START SOURCE EXTRACT

Harlow
Legal.
A boutique commercial law firm sitting on 800+ contracts, NDAs, and agreements — all locked in PDFs with no way to query them. We built a document intelligence pipeline using Mistral OCR, OpenAI embeddings, Qdrant, and Gemini RAG that turned the static archive into a searchable knowledge base solicitors can query in plain English.
- Client
- Harlow Legal
- Year
- 2025
- Timeline
- 5 weeks
- Role
- Automation Design & Build
- Stack
- n8n · Mistral OCR · OpenAI · Qdrant · Gemini
800 Contracts.
Zero Ways to Search Them.
Harlow Legal is a boutique commercial law firm specialising in contracts, IP, and employment matters for SMEs and scale-ups. Over several years of practice they had accumulated a substantial document repository — NDAs, service agreements, employment contracts, IP assignments, partnership agreements — stored across email threads, a shared Drive, and a file server.
The problem wasn't that the knowledge didn't exist. It was that no one could access it quickly. Researching precedents, checking a counterparty's prior agreements, or finding every contract with a specific governing law clause required manual browsing — opening documents one by one, reading through them, closing them. For a high-volume commercial practice, 30–45 minutes of research time per question was unsustainable.
Four Problems
Before a Solicitor Could Answer a Question.
No cross-document querying
Every research question required opening individual documents. Finding all contracts where Harlow was the governing-law jurisdiction, or every NDA signed with a specific counterparty, meant trawling through email and Drive manually. There was no way to query the archive as a corpus.
Scanned documents were invisible
Roughly 30% of the archive consisted of scanned PDFs — signed agreements, faxed documents, older contracts. These were unsearchable by any file-level tool. They existed in storage but were effectively inaccessible unless someone opened them and read them manually.
Knowledge siloed per solicitor
Institutional knowledge about what terms the firm had agreed to, which counterparties had specific risk preferences, and what precedents existed lived in solicitor memory — not in any queryable system. When a solicitor left or a matter changed hands, that knowledge walked out with them.

END SOURCE EXTRACT
START DATA SECTION

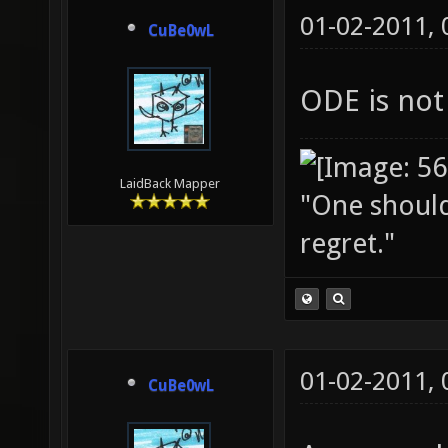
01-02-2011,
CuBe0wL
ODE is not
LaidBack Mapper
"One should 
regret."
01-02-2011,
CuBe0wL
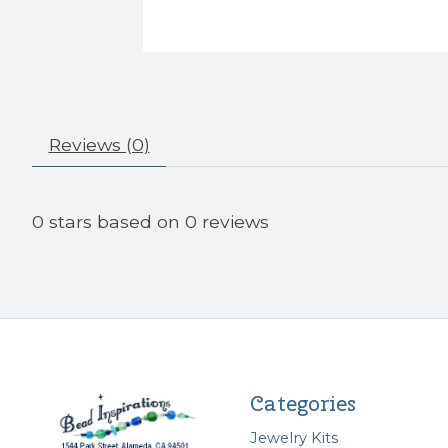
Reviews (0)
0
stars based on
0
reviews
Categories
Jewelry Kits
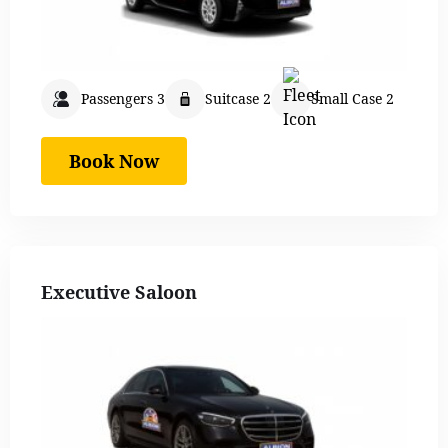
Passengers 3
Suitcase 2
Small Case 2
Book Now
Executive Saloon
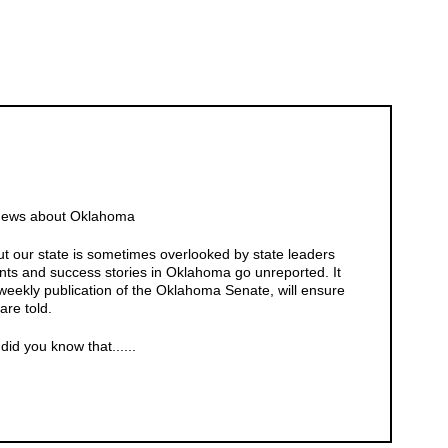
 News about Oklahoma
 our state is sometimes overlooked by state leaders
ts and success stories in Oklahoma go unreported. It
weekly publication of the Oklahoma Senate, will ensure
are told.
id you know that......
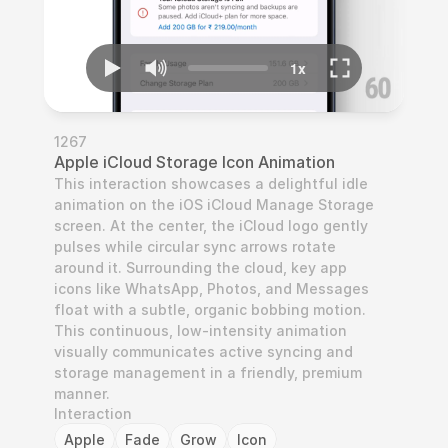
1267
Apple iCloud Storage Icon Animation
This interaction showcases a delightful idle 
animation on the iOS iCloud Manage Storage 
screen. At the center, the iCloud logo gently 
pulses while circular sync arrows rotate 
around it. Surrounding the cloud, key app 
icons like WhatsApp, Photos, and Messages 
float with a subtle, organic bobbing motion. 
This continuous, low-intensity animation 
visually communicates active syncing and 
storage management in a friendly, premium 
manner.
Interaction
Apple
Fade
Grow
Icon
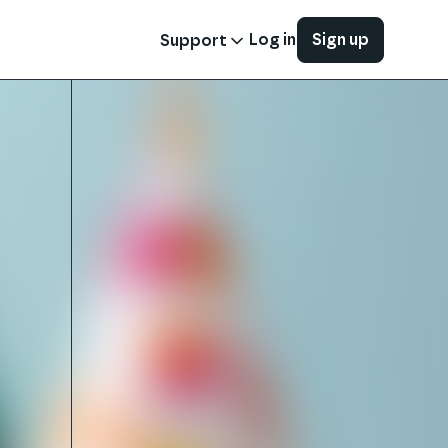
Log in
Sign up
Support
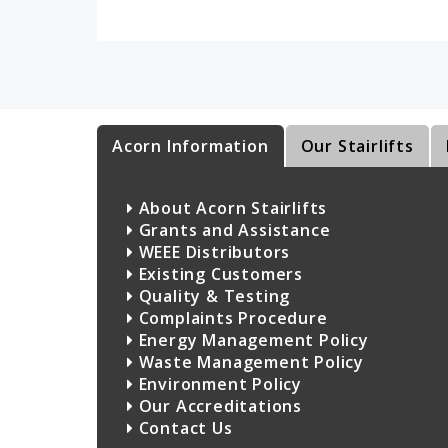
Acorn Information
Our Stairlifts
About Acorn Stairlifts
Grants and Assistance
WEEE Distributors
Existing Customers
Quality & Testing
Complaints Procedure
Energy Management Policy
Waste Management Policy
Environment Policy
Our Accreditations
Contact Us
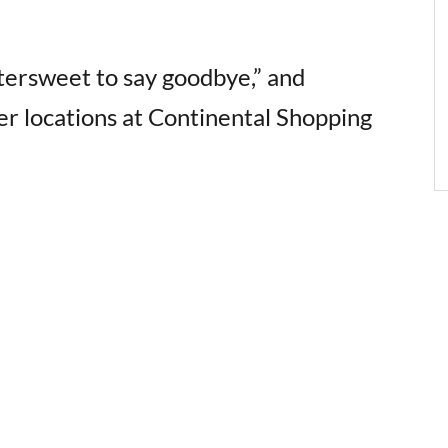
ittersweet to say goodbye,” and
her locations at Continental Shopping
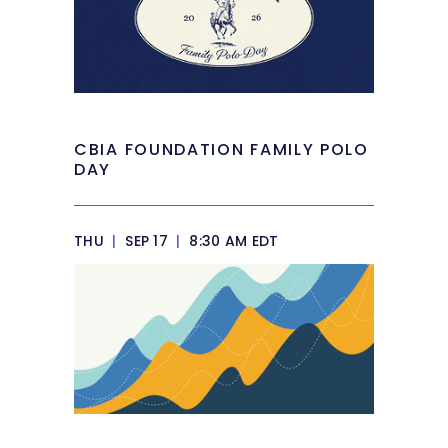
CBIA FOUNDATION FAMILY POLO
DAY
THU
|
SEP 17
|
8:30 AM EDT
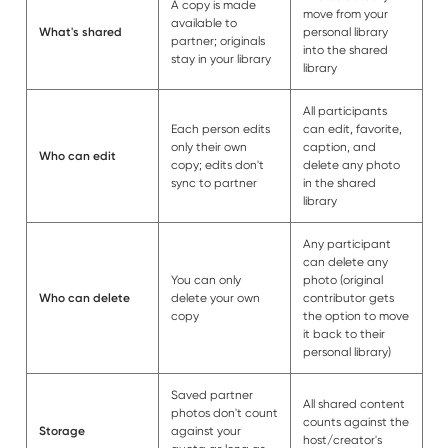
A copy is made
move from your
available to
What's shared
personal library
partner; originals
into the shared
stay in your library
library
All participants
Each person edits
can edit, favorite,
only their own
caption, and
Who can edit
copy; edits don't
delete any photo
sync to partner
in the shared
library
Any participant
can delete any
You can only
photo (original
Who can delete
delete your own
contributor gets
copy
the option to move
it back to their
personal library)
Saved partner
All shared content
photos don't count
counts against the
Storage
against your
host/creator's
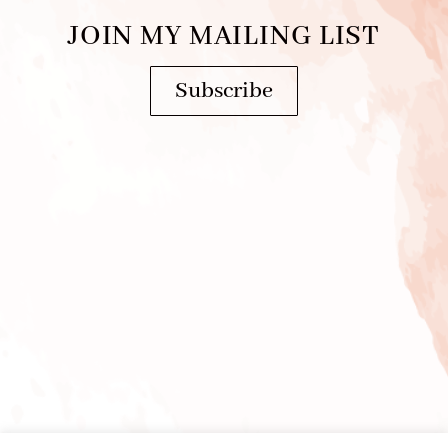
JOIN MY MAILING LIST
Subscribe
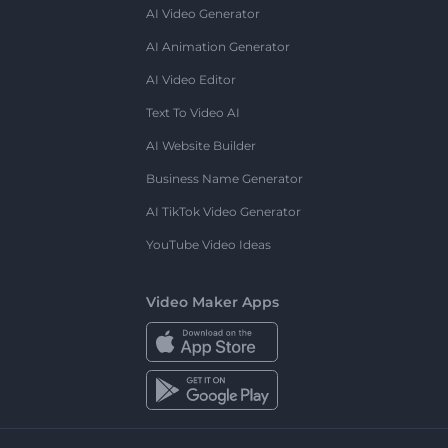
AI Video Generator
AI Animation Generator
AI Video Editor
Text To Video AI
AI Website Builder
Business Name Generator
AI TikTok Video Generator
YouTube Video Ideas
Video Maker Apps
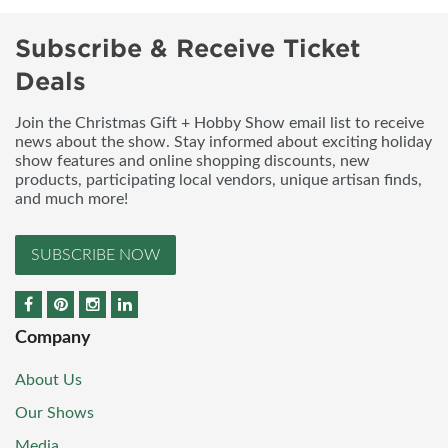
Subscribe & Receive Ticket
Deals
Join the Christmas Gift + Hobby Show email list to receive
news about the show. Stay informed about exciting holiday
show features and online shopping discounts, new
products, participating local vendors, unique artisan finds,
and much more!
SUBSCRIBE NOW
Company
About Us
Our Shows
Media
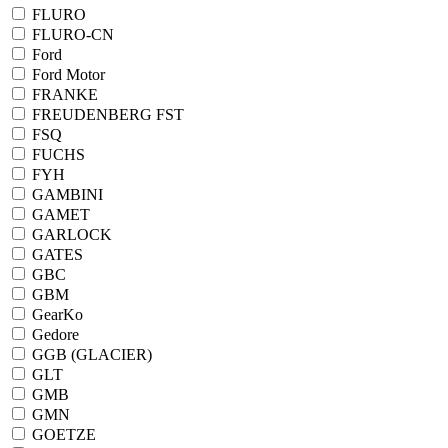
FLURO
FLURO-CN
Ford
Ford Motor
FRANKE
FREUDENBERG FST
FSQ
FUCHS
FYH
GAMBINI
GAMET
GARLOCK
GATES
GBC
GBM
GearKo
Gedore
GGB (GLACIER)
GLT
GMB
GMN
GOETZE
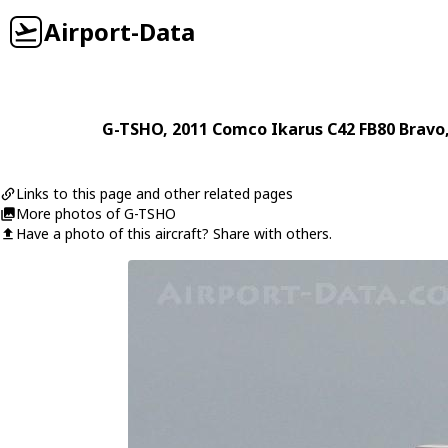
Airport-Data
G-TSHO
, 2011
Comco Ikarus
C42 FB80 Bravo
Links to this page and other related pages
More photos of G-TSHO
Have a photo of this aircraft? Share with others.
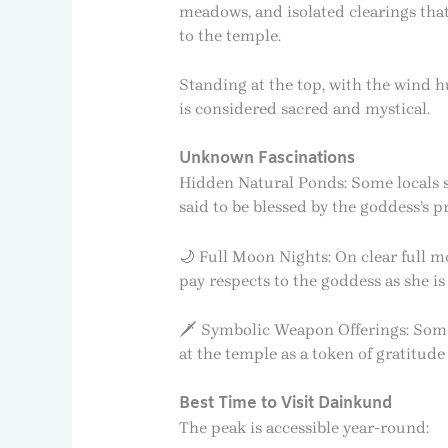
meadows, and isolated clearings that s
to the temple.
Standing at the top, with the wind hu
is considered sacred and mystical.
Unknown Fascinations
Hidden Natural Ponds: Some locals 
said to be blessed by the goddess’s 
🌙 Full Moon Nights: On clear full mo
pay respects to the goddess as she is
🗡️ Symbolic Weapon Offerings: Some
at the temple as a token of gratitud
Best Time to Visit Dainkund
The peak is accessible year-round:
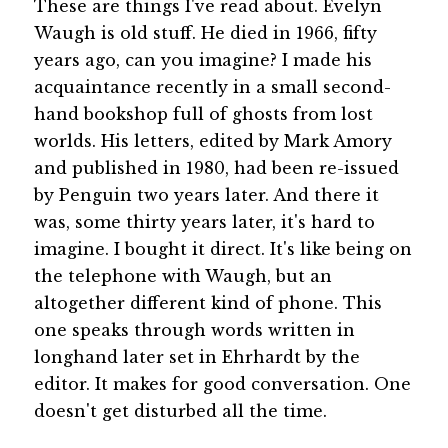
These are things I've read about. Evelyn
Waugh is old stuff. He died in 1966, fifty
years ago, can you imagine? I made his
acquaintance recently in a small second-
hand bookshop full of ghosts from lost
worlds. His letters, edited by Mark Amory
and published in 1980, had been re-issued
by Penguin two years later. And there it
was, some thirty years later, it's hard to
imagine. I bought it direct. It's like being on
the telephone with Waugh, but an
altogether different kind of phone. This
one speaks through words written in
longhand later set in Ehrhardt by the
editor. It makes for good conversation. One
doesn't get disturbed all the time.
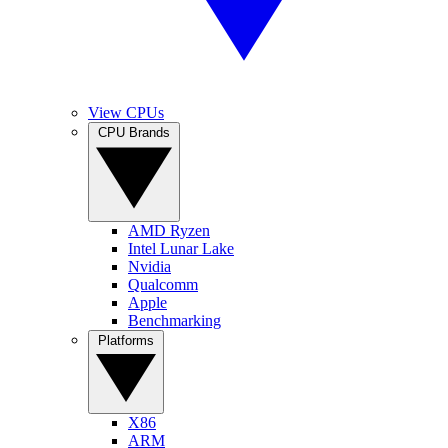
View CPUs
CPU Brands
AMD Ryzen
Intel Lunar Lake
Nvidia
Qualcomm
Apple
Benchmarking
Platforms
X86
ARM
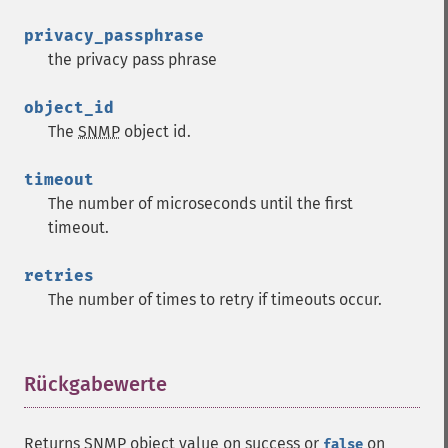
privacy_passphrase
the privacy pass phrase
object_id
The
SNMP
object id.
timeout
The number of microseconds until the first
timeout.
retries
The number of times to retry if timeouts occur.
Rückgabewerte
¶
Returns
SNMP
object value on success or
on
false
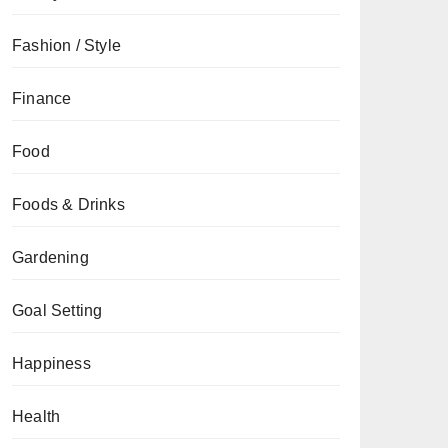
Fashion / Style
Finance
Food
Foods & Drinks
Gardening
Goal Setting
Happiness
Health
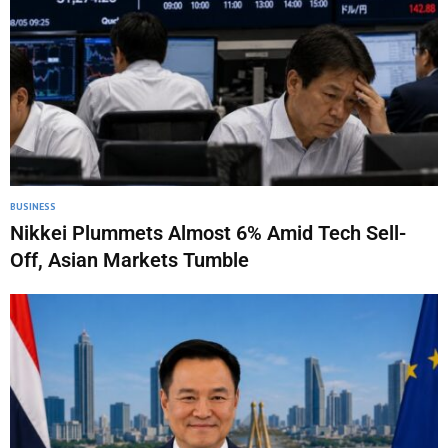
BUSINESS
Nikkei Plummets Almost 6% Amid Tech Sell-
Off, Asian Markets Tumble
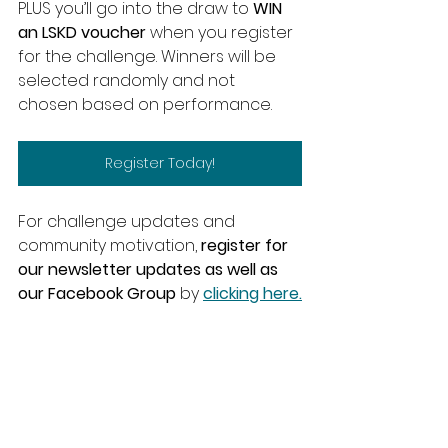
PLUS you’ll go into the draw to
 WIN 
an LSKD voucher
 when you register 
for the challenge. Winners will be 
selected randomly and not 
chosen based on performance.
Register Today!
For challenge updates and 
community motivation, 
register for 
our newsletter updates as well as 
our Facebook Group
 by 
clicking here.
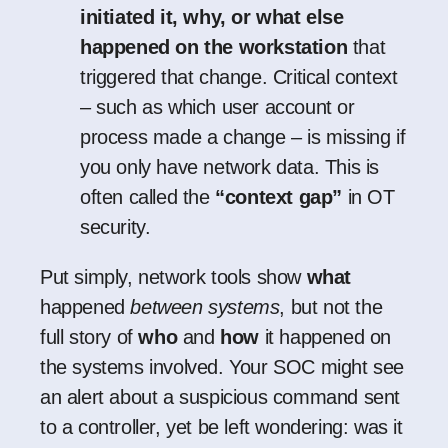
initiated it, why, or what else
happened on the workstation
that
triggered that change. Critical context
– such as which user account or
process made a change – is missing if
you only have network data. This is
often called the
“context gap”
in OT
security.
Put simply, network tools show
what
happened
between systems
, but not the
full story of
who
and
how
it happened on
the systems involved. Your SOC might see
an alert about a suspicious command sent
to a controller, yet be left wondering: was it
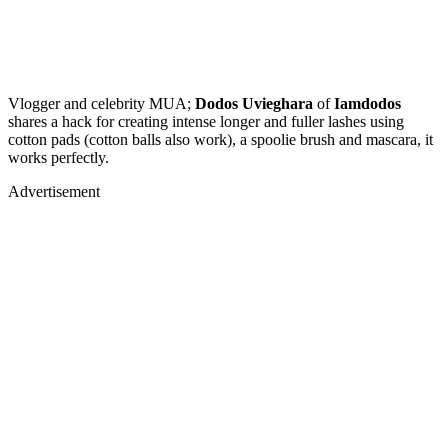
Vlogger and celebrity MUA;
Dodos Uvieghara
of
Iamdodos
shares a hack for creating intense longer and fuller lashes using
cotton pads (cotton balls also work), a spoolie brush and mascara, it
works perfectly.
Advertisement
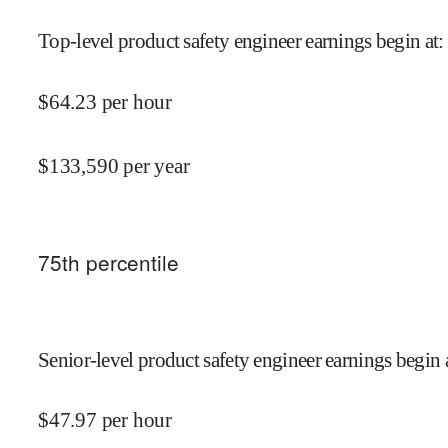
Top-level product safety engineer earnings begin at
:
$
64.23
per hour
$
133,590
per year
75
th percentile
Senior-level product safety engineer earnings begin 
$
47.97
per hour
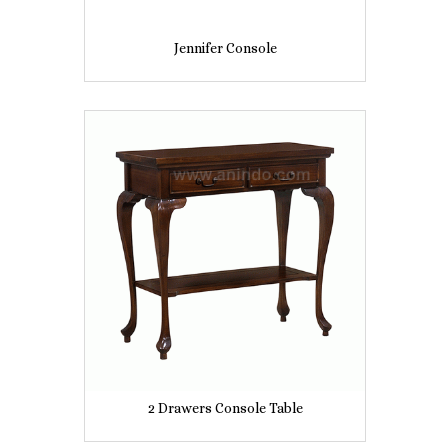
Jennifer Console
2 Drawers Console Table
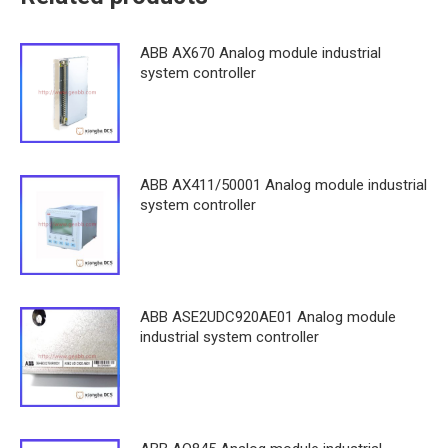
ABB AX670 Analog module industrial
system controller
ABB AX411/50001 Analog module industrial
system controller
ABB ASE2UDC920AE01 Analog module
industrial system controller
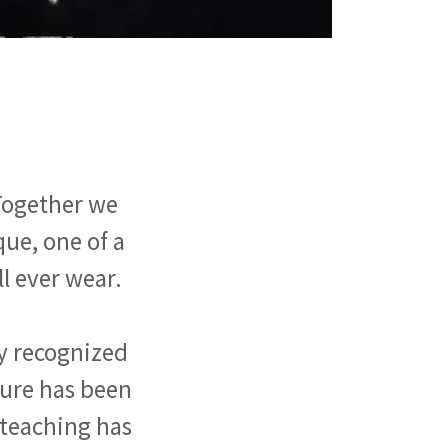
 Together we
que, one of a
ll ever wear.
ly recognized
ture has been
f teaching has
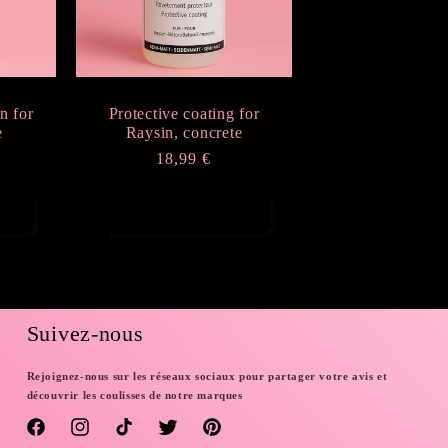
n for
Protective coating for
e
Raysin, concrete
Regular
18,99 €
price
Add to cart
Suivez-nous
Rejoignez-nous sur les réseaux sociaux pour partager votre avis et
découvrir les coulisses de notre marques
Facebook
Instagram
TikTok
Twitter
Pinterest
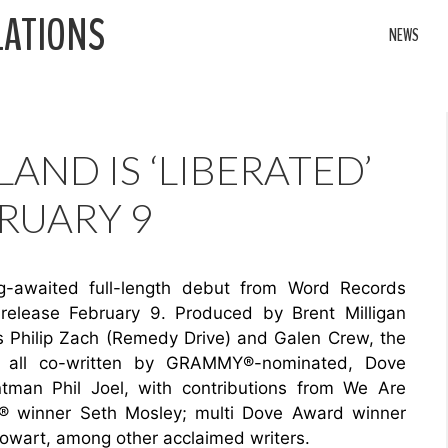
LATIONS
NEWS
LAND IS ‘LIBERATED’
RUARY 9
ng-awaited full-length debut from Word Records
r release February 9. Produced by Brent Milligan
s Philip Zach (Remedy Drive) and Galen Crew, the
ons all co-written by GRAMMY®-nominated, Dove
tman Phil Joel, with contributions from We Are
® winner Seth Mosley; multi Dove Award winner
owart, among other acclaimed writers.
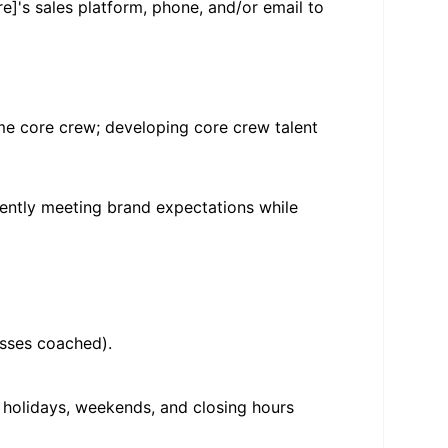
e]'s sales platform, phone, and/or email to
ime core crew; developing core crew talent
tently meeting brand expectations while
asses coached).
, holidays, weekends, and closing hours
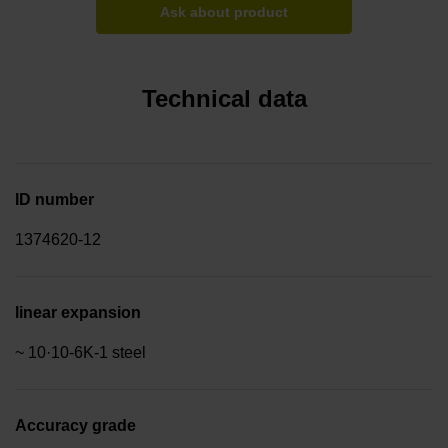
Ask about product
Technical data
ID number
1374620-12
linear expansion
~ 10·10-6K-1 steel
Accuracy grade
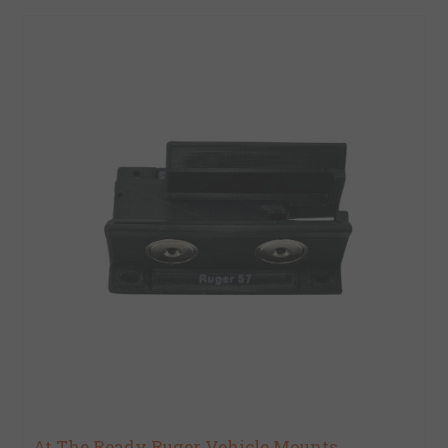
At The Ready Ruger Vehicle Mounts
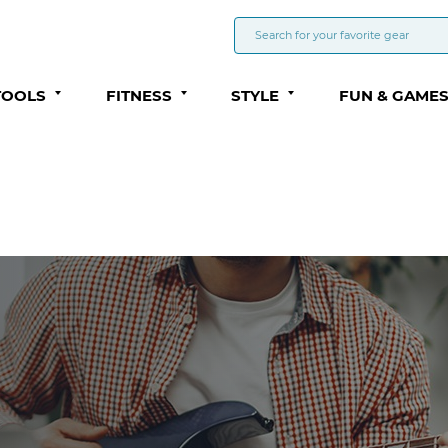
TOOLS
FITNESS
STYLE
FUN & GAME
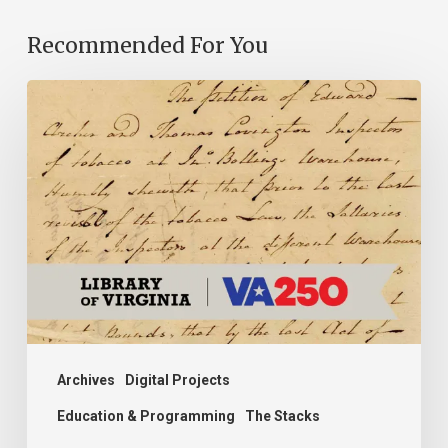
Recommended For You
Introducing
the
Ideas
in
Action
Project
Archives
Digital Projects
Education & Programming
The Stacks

END DATA SECTION

◆ EXERCISE 1
According to the Harlow Legal case study, roughly what share of the firm's archive consisted of scanned PDFs?
◆ EXERCISE 2
Please carry on the Harlow Legal case study from its last sentence, writing the next part.

◆ EXERCISE RESPONSE 1
Roughly 30% of the archive.

◆ EXERCISE RESPONSE 2
Research time destroying billable capacity
Preliminary document research — before any substantive legal work — was consuming 30–45 minutes per question. At several questions per matter per week, research overhead was eating a significant portion of the team's billable capacity before any advice was given.
Core insight: the lawyers already owned the knowledge. It was trapped in PDFs. The task wasn't to generate new information — it was to make the existing archive queryable. That's a retrieval problem, not an AI problem.
Four Principles
That Shaped the Architecture.
RAG for legal documents carries specific constraints that differ from general document Q&A. Source attribution, scanned document handling, and query mode flexibility were agreed before any build began.
OCR as a first-class step, not a fallback
30% of the archive was scanned. Rather than treating OCR as an edge case, Mistral's document-native OCR was built into every ingestion run — all PDFs pass through it, regardless of whether they appear text-selectable. Mistral's model handles multi-column legal layouts, tables, footnotes, and signature blocks that generic vision APIs mangle.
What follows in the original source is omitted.